**What the task requires**
Update the data below by replacing "Inscription" with "Registration" and keeping every other line the same.
Segment Open
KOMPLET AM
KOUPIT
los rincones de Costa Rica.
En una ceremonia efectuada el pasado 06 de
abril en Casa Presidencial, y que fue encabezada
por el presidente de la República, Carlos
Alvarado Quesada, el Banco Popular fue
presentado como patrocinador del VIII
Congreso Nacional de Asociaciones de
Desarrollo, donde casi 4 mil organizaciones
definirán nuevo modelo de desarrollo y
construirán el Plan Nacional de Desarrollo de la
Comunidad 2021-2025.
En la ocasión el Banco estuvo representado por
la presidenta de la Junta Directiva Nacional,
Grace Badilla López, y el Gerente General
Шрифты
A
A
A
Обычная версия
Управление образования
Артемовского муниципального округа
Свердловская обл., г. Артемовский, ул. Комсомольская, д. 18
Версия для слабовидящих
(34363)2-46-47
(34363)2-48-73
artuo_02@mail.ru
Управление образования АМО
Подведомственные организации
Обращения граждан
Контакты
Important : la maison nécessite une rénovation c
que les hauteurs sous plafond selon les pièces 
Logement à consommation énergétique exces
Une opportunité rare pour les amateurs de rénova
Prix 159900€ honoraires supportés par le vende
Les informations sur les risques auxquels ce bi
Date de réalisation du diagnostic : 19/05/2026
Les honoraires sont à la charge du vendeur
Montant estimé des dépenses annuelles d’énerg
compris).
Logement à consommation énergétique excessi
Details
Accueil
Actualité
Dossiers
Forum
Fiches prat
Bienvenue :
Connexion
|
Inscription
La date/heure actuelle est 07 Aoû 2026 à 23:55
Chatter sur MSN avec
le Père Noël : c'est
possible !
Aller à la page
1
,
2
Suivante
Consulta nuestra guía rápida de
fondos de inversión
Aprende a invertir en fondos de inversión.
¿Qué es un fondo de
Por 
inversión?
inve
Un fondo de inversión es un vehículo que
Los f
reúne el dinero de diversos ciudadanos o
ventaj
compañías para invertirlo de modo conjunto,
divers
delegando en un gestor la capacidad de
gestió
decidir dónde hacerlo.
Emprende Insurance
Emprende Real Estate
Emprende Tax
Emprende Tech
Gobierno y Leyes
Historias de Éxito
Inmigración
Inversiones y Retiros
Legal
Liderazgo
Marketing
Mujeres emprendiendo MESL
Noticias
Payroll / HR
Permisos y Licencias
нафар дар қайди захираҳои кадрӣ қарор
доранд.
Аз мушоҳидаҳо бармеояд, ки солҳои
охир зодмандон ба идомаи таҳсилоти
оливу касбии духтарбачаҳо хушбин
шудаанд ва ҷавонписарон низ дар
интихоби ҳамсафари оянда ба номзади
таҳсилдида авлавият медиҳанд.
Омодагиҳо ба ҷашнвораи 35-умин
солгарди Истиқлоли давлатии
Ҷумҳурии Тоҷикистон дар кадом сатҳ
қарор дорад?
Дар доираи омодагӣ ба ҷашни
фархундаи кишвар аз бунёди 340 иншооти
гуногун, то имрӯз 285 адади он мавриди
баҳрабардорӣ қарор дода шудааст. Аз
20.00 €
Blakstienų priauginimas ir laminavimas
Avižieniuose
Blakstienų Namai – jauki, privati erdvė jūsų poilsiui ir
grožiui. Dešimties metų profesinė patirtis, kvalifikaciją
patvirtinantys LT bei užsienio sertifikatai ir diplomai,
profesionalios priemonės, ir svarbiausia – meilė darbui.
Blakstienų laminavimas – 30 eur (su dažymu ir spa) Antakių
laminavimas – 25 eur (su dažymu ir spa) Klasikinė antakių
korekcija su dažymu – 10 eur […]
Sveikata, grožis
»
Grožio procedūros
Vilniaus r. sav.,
Segment Closed
**Task output**
KOMPLET AM
KOUPIT
los rincones de Costa Rica.
En una ceremonia efectuada el pasado 06 de
abril en Casa Presidencial, y que fue encabezada
por el presidente de la República, Carlos
Alvarado Quesada, el Banco Popular fue
presentado como patrocinador del VIII
Congreso Nacional de Asociaciones de
Desarrollo, donde casi 4 mil organizaciones
definirán nuevo modelo de desarrollo y
construirán el Plan Nacional de Desarrollo de la
Comunidad 2021-2025.
En la ocasión el Banco estuvo representado por
la presidenta de la Junta Directiva Nacional,
Grace Badilla López, y el Gerente General
Шрифты
A
A
A
Обычная версия
Управление образования
Артемовского муниципального округа
Свердловская обл., г. Артемовский, ул. Комсомольская, д. 18
Версия для слабовидящих
(34363)2-46-47
(34363)2-48-73
artuo_02@mail.ru
Управление образования АМО
Подведомственные организации
Обращения граждан
Контакты
Important : la maison nécessite une rénovation c
que les hauteurs sous plafond selon les pièces 
Logement à consommation énergétique exces
Une opportunité rare pour les amateurs de rénova
Prix 159900€ honoraires supportés par le vende
Les informations sur les risques auxquels ce bi
Date de réalisation du diagnostic : 19/05/2026
Les honoraires sont à la charge du vendeur
Montant estimé des dépenses annuelles d’énerg
compris).
Logement à consommation énergétique excessi
Details
Accueil
Actualité
Dossiers
Forum
Fiches prat
Bienvenue :
Connexion
|
Registration
La date/heure actuelle est 07 Aoû 2026 à 23:55
Chatter sur MSN avec
le Père Noël : c'est
possible !
Aller à la page
1
,
2
Suivante
Consulta nuestra guía rápida de
fondos de inversión
Aprende a invertir en fondos de inversión.
¿Qué es un fondo de
Por 
inversión?
inve
Un fondo de inversión es un vehículo que
Los f
reúne el dinero de diversos ciudadanos o
ventaj
compañías para invertirlo de modo conjunto,
divers
delegando en un gestor la capacidad de
gestió
decidir dónde hacerlo.
Emprende Insurance
Emprende Real Estate
Emprende Tax
Emprende Tech
Gobierno y Leyes
Historias de Éxito
Inmigración
Inversiones y Retiros
Legal
Liderazgo
Marketing
Mujeres emprendiendo MESL
Noticias
Payroll / HR
Permisos y Licencias
нафар дар қайди захираҳои кадрӣ қарор
доранд.
Аз мушоҳидаҳо бармеояд, ки солҳои
охир зодмандон ба идомаи таҳсилоти
оливу касбии духтарбачаҳо хушбин
шудаанд ва ҷавонписарон низ дар
интихоби ҳамсафари оянда ба номзади
таҳсилдида авлавият медиҳанд.
Омодагиҳо ба ҷашнвораи 35-умин
солгарди Истиқлоли давлатии
Ҷумҳурии Тоҷикистон дар кадом сатҳ
қарор дорад?
Дар доираи омодагӣ ба ҷашни
фархундаи кишвар аз бунёди 340 иншооти
гуногун, то имрӯз 285 адади он мавриди
баҳрабардорӣ қарор дода шудааст. Аз
20.00 €
Blakstienų priauginimas ir laminavimas
Avižieniuose
Blakstienų Namai – jauki, privati erdvė jūsų poilsiui ir
grožiui. Dešimties metų profesinė patirtis, kvalifikaciją
patvirtinantys LT bei užsienio sertifikatai ir diplomai,
profesionalios priemonės, ir svarbiausia – meilė darbui.
Blakstienų laminavimas – 30 eur (su dažymu ir spa) Antakių
laminavimas – 25 eur (su dažymu ir spa) Klasikinė antakių
korekcija su dažymu – 10 eur […]
Sveikata, grožis
»
Grožio procedūros
Vilniaus r. sav.,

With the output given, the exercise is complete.